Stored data
- - -
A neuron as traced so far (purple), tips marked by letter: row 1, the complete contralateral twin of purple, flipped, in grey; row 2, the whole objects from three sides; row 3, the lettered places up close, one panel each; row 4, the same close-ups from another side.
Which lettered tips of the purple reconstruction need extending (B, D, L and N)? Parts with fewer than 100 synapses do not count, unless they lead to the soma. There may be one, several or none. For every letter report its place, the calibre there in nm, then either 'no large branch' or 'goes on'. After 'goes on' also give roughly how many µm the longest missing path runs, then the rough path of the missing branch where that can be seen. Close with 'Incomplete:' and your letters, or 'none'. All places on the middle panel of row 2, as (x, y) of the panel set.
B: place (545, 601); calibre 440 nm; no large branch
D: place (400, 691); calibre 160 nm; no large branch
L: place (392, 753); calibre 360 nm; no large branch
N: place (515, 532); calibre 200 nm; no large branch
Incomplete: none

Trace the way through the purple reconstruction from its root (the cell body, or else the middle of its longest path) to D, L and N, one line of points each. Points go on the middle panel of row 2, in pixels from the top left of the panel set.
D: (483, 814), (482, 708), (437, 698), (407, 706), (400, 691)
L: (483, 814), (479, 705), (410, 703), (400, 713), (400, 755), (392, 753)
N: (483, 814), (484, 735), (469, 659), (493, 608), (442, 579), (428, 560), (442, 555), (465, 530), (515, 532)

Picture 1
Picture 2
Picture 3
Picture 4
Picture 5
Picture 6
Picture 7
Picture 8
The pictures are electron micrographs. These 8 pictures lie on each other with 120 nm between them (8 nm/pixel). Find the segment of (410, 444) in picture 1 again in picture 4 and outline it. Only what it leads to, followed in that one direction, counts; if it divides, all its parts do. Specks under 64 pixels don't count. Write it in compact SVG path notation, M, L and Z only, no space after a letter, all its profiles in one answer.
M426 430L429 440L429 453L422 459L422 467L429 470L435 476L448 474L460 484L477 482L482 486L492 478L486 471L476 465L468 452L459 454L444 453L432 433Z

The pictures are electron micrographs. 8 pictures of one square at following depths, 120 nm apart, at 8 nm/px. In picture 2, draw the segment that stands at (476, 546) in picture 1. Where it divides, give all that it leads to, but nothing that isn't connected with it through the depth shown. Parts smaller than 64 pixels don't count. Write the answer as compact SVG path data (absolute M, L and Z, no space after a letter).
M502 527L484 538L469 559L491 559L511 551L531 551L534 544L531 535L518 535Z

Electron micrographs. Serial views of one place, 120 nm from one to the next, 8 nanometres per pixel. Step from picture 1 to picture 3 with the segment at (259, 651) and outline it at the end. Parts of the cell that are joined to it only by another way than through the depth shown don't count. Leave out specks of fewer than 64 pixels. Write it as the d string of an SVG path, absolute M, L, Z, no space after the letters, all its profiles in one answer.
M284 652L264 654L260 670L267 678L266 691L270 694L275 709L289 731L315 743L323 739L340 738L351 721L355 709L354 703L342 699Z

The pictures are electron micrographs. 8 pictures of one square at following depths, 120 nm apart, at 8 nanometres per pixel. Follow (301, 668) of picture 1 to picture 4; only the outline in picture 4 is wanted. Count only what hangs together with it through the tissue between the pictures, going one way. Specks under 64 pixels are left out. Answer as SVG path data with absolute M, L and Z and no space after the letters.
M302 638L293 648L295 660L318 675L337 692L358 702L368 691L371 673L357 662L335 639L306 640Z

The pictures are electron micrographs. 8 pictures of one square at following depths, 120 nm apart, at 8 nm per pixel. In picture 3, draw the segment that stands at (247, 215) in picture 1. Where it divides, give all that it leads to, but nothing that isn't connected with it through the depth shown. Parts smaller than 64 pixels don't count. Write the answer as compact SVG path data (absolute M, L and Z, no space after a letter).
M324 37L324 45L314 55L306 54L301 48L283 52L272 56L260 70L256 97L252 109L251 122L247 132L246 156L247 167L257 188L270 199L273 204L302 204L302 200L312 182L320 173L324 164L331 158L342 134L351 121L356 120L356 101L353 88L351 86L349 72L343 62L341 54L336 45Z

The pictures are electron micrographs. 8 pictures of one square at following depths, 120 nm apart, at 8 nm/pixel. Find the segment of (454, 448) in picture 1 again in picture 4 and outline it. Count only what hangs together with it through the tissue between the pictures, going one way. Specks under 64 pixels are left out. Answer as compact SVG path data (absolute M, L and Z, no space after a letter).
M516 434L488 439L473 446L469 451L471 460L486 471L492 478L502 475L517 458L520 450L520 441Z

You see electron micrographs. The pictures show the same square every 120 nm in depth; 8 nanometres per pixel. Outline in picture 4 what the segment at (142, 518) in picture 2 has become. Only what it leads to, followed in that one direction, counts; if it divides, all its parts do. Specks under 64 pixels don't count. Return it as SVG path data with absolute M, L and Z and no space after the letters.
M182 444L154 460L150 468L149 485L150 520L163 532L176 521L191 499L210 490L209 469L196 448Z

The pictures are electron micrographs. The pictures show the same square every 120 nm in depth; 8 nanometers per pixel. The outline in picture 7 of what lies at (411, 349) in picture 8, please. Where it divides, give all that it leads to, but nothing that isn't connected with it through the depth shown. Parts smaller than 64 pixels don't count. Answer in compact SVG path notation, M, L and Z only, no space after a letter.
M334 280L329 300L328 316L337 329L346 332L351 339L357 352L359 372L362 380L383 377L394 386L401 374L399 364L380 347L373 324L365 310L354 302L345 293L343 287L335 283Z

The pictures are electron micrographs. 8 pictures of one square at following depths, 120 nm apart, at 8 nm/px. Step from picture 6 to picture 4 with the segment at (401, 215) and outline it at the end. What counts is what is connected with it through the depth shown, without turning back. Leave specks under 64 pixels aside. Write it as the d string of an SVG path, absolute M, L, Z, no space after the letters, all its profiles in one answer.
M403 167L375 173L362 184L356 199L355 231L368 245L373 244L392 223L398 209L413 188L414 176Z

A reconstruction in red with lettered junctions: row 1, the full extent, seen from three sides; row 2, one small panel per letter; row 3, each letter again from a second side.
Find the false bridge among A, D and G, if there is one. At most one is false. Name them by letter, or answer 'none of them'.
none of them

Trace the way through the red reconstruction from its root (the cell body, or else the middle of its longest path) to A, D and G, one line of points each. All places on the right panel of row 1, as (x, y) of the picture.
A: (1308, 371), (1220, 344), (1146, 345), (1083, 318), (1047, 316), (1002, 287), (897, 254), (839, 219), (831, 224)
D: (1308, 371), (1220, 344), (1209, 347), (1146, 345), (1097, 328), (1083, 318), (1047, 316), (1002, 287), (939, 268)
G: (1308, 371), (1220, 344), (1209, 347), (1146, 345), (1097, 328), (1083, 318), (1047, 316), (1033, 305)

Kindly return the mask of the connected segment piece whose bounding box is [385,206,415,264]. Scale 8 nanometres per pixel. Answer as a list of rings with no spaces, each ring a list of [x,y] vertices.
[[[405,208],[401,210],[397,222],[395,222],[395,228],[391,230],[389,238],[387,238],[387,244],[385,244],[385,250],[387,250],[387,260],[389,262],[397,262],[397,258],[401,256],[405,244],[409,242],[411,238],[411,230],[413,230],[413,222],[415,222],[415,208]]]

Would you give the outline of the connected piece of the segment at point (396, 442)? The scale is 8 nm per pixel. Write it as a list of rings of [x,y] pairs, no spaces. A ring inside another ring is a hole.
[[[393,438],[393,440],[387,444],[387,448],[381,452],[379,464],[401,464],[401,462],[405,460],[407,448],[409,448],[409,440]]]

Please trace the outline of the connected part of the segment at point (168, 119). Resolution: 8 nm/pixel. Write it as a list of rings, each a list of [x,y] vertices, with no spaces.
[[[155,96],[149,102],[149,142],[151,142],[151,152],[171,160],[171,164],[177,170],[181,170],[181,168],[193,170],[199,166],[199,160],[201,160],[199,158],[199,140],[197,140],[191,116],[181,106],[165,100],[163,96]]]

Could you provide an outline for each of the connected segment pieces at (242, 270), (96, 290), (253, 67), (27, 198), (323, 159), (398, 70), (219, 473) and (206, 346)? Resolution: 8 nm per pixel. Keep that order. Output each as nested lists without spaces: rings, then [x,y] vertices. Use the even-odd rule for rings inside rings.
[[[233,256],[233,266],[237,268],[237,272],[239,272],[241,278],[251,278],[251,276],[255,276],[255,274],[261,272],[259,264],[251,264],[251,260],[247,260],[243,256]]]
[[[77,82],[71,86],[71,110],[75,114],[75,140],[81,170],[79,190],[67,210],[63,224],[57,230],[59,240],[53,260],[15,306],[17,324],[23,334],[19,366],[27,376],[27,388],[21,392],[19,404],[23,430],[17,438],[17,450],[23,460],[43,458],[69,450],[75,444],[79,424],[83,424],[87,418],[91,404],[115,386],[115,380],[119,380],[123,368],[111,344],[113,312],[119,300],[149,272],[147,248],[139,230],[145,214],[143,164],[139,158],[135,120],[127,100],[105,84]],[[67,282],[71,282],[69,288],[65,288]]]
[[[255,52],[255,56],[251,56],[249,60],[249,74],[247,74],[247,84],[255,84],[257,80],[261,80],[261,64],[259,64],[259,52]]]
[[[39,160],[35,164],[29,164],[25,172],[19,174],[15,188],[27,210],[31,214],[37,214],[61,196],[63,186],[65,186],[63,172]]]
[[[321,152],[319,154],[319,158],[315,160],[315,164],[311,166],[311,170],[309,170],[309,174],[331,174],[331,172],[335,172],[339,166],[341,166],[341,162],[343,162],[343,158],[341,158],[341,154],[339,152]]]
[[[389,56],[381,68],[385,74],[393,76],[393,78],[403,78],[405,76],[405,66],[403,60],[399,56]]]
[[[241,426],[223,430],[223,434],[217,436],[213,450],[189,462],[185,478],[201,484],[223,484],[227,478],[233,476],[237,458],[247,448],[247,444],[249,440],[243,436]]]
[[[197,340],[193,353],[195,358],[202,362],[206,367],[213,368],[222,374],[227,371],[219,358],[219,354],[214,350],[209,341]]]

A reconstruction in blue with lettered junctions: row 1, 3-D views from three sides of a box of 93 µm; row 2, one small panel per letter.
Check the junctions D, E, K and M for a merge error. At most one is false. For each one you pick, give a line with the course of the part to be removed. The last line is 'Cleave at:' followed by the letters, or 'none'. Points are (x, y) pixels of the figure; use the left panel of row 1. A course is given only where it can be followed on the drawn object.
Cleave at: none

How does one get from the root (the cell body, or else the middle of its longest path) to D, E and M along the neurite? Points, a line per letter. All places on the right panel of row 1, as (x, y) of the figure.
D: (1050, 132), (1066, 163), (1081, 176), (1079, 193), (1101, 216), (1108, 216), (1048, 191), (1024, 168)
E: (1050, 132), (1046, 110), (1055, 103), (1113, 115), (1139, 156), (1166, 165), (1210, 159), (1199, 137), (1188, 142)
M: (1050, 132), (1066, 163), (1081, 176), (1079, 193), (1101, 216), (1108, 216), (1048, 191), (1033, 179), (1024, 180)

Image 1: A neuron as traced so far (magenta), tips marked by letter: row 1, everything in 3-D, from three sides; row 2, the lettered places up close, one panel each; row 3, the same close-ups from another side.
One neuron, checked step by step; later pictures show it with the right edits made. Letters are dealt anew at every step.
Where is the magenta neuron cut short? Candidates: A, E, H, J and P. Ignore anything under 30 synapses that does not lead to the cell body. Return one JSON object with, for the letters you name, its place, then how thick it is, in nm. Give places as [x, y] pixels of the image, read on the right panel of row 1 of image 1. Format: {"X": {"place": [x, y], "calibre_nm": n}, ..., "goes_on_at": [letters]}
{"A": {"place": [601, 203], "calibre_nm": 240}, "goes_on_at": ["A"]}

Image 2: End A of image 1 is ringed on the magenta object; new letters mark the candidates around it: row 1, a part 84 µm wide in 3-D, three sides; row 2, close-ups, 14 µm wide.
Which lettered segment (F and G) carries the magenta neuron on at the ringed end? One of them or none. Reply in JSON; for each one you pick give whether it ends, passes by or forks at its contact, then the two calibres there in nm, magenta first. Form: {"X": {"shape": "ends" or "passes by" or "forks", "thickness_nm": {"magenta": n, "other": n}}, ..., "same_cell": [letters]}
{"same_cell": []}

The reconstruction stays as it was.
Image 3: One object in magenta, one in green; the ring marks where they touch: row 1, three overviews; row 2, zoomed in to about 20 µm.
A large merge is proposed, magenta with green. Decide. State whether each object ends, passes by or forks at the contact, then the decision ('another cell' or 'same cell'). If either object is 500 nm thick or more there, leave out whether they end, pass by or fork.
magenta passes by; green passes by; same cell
- - -
→ TASK ITEM:
Wherever a line above contains the string "traced", count it; then give the total alone.

→ TASK RESPONSE:
2